Among the entries below, count each line holding the word "données". Write only the number.

(INPUT DATA)

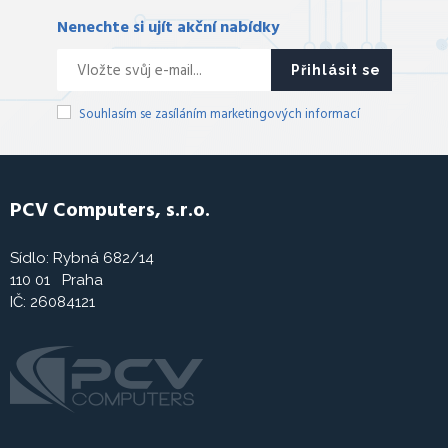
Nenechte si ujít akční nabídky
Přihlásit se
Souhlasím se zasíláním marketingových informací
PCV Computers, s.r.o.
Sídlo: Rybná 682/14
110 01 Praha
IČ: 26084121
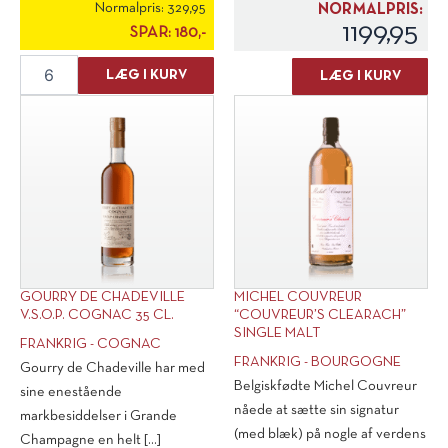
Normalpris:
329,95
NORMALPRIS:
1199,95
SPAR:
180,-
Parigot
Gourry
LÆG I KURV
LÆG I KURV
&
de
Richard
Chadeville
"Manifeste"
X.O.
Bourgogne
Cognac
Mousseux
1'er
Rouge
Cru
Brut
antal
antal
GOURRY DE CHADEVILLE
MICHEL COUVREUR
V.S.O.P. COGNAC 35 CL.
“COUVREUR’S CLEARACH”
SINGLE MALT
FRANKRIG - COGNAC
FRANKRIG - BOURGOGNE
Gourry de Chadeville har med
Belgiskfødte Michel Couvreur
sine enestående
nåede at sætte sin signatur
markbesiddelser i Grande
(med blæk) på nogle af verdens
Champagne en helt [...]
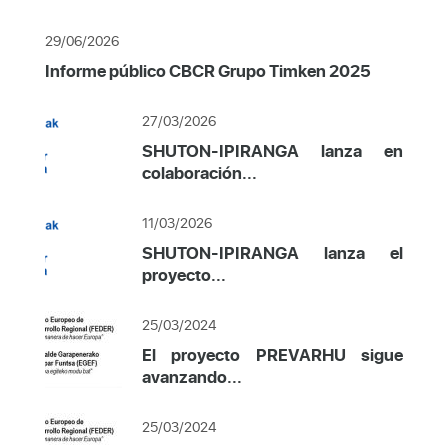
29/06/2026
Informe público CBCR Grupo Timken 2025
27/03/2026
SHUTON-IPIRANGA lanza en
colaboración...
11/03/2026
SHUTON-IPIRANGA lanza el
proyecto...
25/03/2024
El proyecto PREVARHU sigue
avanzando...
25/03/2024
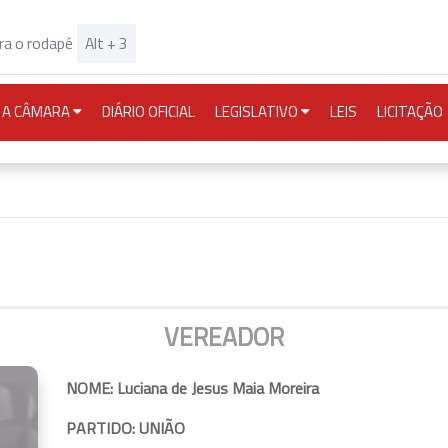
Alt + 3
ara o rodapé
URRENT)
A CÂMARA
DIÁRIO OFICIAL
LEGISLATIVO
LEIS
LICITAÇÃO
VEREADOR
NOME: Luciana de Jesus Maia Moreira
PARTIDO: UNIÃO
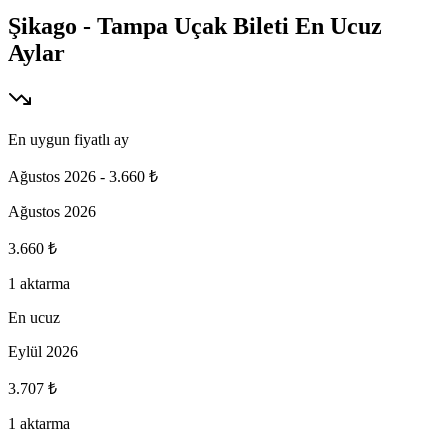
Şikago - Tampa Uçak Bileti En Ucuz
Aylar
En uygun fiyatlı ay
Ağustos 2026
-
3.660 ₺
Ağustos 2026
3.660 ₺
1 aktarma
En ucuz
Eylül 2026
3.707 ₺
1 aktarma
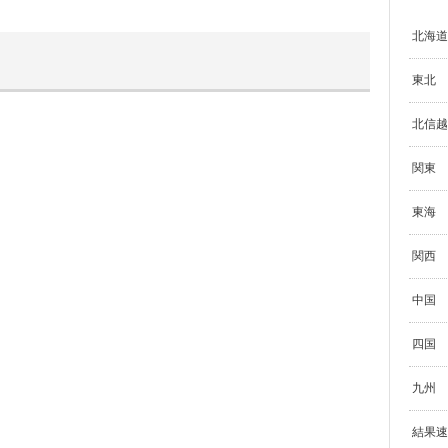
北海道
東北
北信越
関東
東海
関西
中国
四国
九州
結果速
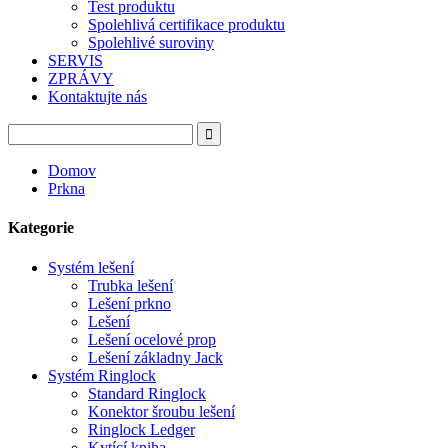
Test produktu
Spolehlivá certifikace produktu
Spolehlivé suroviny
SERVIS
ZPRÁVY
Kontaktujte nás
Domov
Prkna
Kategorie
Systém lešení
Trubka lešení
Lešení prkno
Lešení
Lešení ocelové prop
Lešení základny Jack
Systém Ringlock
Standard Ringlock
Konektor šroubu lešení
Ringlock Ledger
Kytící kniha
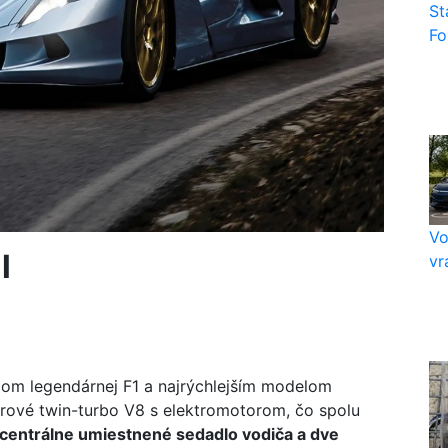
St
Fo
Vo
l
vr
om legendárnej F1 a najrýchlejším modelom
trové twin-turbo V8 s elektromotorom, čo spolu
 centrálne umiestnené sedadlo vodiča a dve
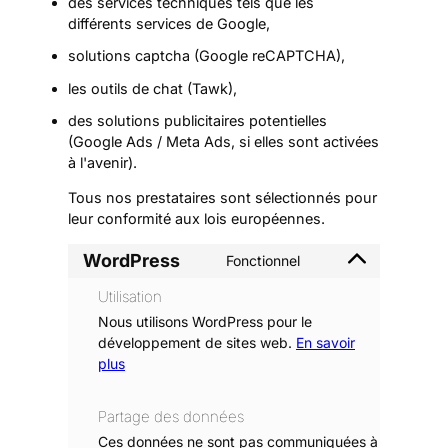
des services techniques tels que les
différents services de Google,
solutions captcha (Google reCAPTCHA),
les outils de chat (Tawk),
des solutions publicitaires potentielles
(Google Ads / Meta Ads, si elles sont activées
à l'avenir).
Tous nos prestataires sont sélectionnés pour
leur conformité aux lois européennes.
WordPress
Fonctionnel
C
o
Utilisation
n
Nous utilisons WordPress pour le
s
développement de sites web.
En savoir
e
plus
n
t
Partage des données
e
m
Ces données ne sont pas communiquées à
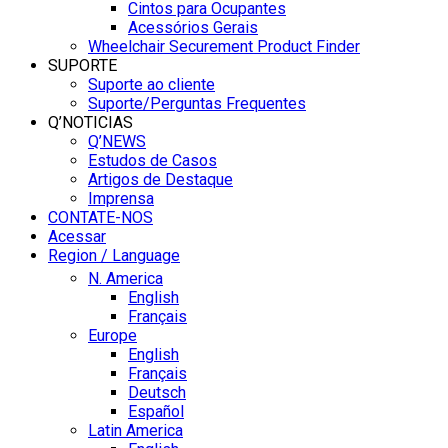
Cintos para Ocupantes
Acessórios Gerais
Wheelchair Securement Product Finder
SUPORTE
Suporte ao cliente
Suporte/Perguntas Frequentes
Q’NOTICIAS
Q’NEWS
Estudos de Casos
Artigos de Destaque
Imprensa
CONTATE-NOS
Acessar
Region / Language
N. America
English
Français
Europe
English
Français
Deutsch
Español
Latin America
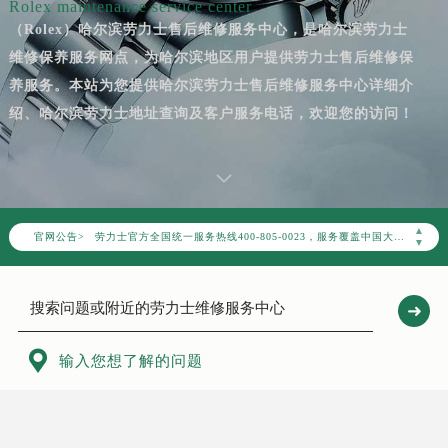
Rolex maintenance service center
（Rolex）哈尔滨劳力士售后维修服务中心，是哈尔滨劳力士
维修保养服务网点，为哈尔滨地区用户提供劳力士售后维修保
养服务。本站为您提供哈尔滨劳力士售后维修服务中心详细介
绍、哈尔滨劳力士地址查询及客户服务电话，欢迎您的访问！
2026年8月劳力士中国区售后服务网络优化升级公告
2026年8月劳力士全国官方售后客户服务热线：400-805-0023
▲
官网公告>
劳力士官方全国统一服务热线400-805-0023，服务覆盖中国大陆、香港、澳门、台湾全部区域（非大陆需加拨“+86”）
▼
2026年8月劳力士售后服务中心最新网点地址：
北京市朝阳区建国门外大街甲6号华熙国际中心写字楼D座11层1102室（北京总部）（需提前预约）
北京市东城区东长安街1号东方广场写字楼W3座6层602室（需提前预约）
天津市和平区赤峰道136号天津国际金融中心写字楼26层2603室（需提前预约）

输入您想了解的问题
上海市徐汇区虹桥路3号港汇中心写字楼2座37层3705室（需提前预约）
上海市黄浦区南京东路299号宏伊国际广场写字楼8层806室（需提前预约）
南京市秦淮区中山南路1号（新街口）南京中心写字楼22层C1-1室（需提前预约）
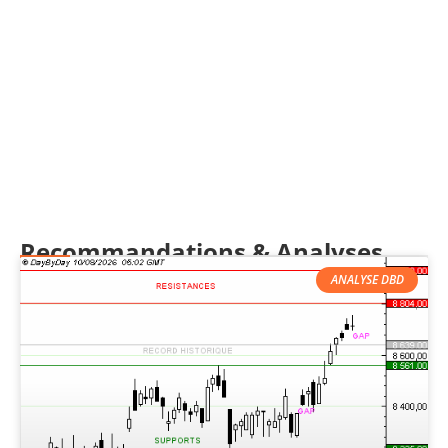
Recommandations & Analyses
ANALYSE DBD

(End INPUT DATA)
(INPUT DATA)

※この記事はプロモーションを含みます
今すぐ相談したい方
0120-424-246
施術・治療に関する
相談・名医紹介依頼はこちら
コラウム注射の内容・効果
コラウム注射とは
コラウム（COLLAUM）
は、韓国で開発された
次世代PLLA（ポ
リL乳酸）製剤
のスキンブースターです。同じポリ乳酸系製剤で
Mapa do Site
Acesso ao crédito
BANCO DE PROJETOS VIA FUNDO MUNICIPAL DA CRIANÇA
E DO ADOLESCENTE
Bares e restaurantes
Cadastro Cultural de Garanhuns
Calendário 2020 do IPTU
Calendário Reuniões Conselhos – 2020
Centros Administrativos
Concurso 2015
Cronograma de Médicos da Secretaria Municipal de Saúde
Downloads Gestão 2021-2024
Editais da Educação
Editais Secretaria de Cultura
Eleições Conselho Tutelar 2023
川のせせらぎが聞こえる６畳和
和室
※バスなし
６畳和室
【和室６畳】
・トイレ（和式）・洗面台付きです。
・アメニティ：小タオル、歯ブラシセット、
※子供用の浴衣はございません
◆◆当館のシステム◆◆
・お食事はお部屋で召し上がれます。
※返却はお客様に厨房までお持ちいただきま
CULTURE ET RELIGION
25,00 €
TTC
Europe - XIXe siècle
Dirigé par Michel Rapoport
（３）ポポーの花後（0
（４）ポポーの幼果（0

(End INPUT DATA)

• [RESULT]:
2